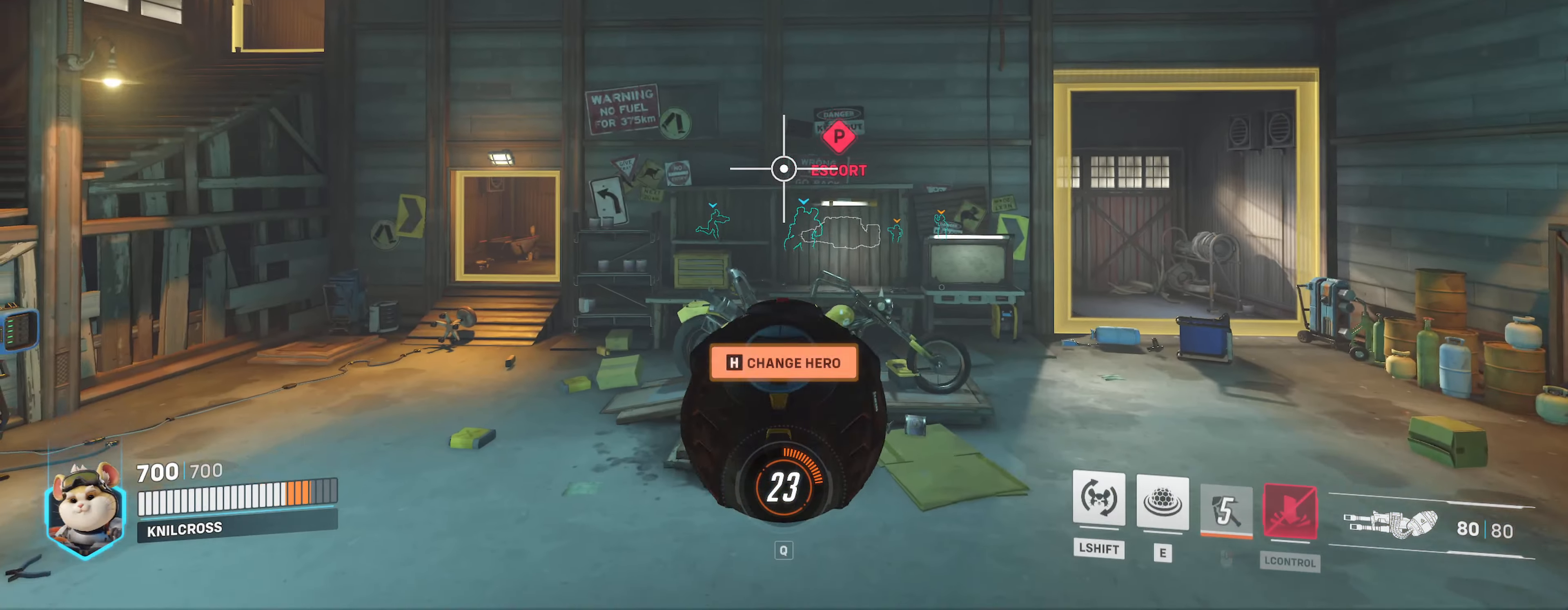
{"keys": ["d", "w"], "mouse": [], "events": [[150, "d", "down"]]}
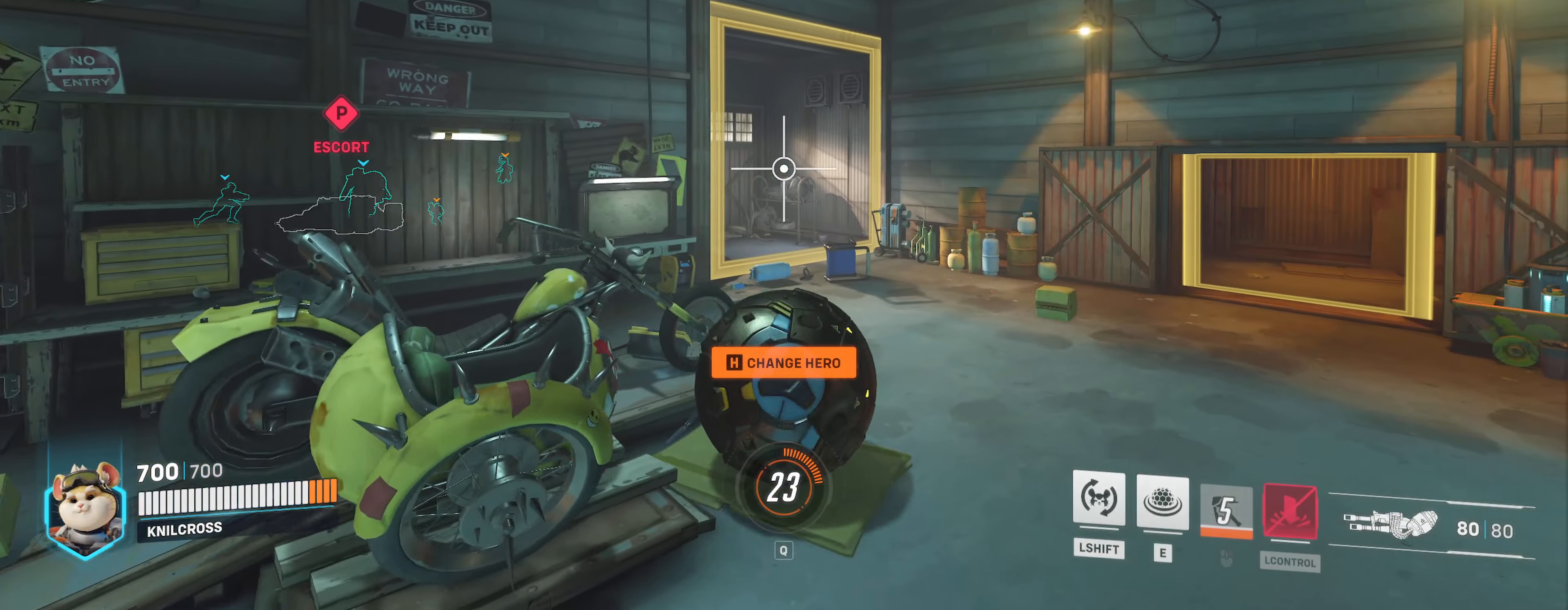
{"keys": ["w"], "mouse": [], "events": [[200, "d", "up"]]}
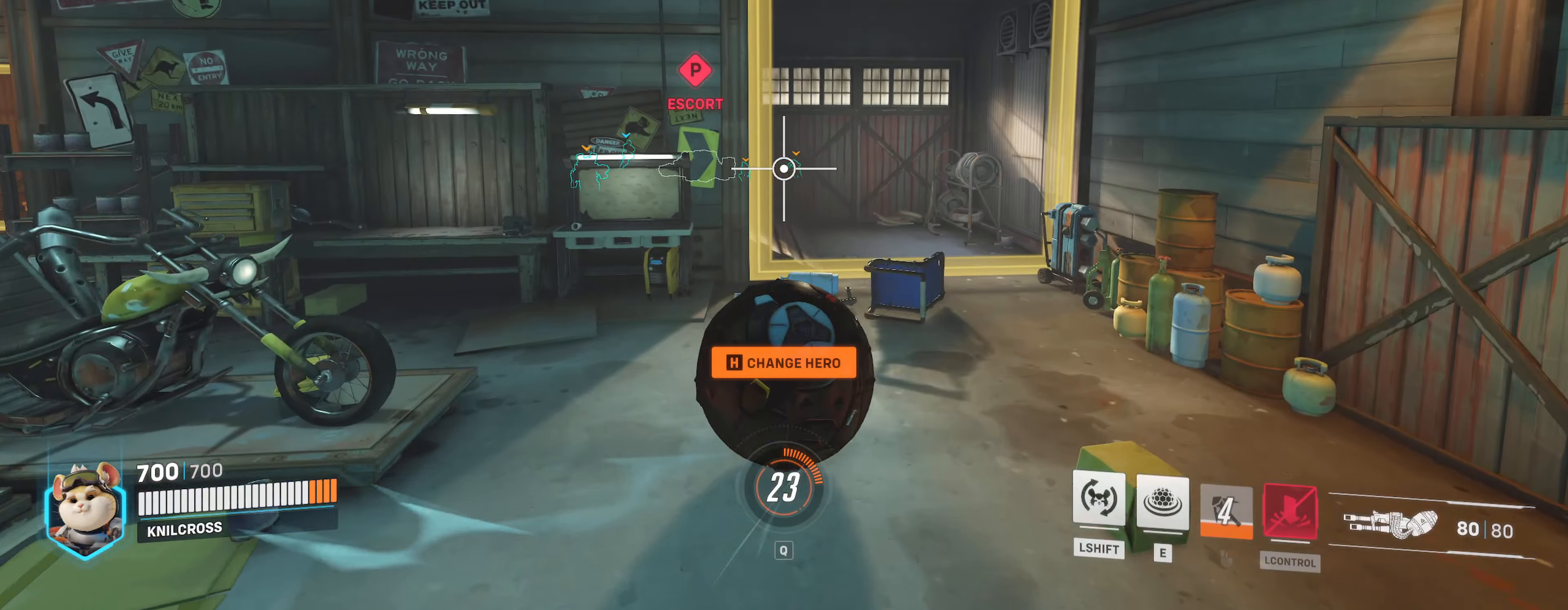
{"keys": ["w"], "mouse": [], "events": [[50, "d", "down"], [200, "d", "up"], [367, "d", "down"], [400, "d", "up"]]}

=== Task objective ===
Examine the listing and say how many of its lines contain the string "down". Give the number alone.

=== Solution for this exercise ===
2